Source data section start

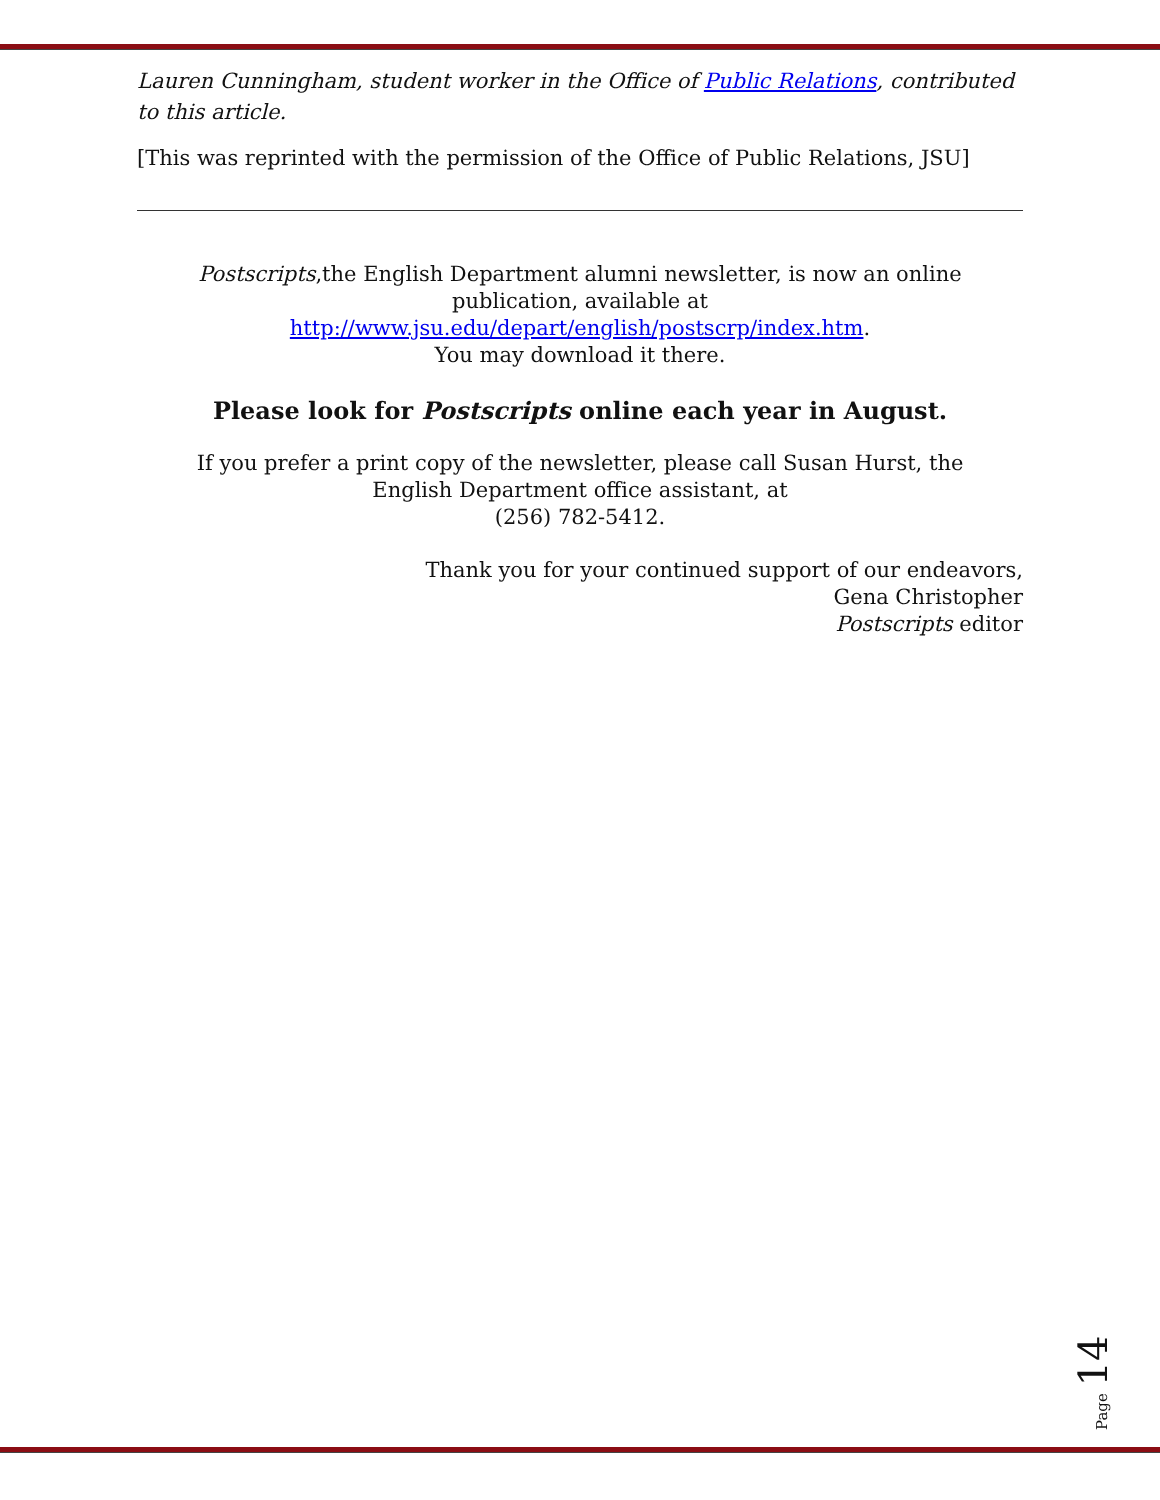Lauren Cunningham, student worker in the Office of Public Relations, contributed to this article.
[This was reprinted with the permission of the Office of Public Relations, JSU]
Postscripts,the English Department alumni newsletter, is now an online publication, available at
http://www.jsu.edu/depart/english/postscrp/index.htm.
You may download it there.
Please look for Postscripts online each year in August.
If you prefer a print copy of the newsletter, please call Susan Hurst, the English Department office assistant, at
(256) 782-5412.
Thank you for your continued support of our endeavors,
Gena Christopher
Postscripts editor
Page 14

Source data section end

• _Task statement_
Restate the records in full and word for word, but keep the pictures out.

• _Solution_
Lauren Cunningham, student worker in the Office of Public Relations, contributed to this article.
[This was reprinted with the permission of the Office of Public Relations, JSU]
Postscripts,the English Department alumni newsletter, is now an online publication, available at
http://www.jsu.edu/depart/english/postscrp/index.htm.
You may download it there.
Please look for Postscripts online each year in August.
If you prefer a print copy of the newsletter, please call Susan Hurst, the English Department office assistant, at
(256) 782-5412.
Thank you for your continued support of our endeavors,
Gena Christopher
Postscripts editor
Page 14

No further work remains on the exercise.